A report from the Insurance Research Council has found no correlation between a law in New Mexico that allows illegal aliens to receive a driver's license and the number of uninsured motorists on the road. Supporters of state laws that would issue driver's licenses to illegal aliens say it would increase the number of insured motorists, but the study found that the number of uninsured motorists in New Mexico from the time just before the state passed its law and the present are about the same.
New Mexico is one of three states to issue driver's licenses to illegal aliens.

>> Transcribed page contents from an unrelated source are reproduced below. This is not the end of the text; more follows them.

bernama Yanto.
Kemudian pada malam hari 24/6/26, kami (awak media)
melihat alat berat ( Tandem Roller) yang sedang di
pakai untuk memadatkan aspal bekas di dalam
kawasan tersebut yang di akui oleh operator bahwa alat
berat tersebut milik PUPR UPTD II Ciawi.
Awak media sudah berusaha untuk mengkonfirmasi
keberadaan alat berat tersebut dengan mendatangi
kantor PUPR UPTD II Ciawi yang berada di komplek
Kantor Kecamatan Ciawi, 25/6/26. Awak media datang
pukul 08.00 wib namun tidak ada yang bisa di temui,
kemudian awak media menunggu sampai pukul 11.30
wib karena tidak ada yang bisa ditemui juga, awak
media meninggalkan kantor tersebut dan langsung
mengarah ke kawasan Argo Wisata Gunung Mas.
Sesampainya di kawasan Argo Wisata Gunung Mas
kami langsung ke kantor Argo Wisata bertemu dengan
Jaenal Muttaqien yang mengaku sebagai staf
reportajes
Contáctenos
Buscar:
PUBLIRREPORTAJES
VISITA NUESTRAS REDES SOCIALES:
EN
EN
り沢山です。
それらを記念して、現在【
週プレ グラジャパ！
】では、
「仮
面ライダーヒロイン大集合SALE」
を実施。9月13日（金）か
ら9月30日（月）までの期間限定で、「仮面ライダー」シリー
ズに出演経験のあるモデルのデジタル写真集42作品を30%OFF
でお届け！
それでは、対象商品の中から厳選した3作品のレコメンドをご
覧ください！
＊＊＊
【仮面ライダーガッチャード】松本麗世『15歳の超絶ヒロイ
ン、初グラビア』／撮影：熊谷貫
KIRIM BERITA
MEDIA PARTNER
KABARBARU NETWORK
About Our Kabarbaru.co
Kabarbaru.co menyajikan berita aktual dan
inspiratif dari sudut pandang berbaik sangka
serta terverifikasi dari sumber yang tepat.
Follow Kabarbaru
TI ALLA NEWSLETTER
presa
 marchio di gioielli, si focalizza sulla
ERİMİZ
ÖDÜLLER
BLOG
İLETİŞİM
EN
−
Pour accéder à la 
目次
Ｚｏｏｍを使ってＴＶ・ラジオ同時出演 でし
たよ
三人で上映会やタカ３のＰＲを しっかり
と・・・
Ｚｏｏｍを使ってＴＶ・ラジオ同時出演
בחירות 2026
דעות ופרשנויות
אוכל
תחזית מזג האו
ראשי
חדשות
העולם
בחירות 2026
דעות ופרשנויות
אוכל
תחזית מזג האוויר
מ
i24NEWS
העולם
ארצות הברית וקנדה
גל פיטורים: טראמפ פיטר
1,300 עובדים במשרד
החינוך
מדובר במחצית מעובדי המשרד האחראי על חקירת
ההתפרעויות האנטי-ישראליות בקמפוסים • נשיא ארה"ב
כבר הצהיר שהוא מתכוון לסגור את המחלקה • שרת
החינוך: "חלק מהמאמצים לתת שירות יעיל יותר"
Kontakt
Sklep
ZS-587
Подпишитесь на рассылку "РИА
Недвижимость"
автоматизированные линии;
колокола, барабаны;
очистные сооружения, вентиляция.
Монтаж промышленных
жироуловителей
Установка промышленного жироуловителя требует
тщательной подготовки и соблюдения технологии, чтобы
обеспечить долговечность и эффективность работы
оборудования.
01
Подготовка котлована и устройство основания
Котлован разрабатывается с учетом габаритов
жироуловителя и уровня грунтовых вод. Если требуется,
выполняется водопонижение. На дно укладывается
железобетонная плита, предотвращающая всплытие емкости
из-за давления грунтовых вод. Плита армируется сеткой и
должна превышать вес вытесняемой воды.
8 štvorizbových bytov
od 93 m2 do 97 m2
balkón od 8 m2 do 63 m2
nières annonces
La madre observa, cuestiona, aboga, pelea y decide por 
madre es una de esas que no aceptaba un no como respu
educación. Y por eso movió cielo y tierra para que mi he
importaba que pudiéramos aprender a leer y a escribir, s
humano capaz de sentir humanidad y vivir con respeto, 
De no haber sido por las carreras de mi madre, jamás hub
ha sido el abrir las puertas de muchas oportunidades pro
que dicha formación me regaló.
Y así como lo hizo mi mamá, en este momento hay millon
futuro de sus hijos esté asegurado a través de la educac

"If the policy is motivated by a lowering of uninsured motorists or decreasing accidents, I think it has had an insignificant effect," said J. Tim Query, Ph.D, Associate Professor of Risk Management and Insurance at New Mexico State University, told Fox News Latino.
The report from the Insurance Research Council found that, in 2000, 26.3% of New Mexico driver's were uninsured. In 2008, five years after the state passed a law allowing illegal aliens to get a license, the figure had jumped to 29.5% - the highest level of uninsured driver's in the nation. In 2009, the figure was still at a high 25.7%.
Supporters of the law say it has led to fewer accidents.
"Fatalities have dropped in New Mexico, but they have also dropped nationwide, which includes 48 states that do not allow undocumented immigrants to obtain driver’s licenses," Query said. "What little accident data I've seen doesn’t specifically point to the driver's license policy as a reason for any positive trends."
Gov. Susana Martinez has said she wants the law repealed, but has been unsuccessful since taking office last year.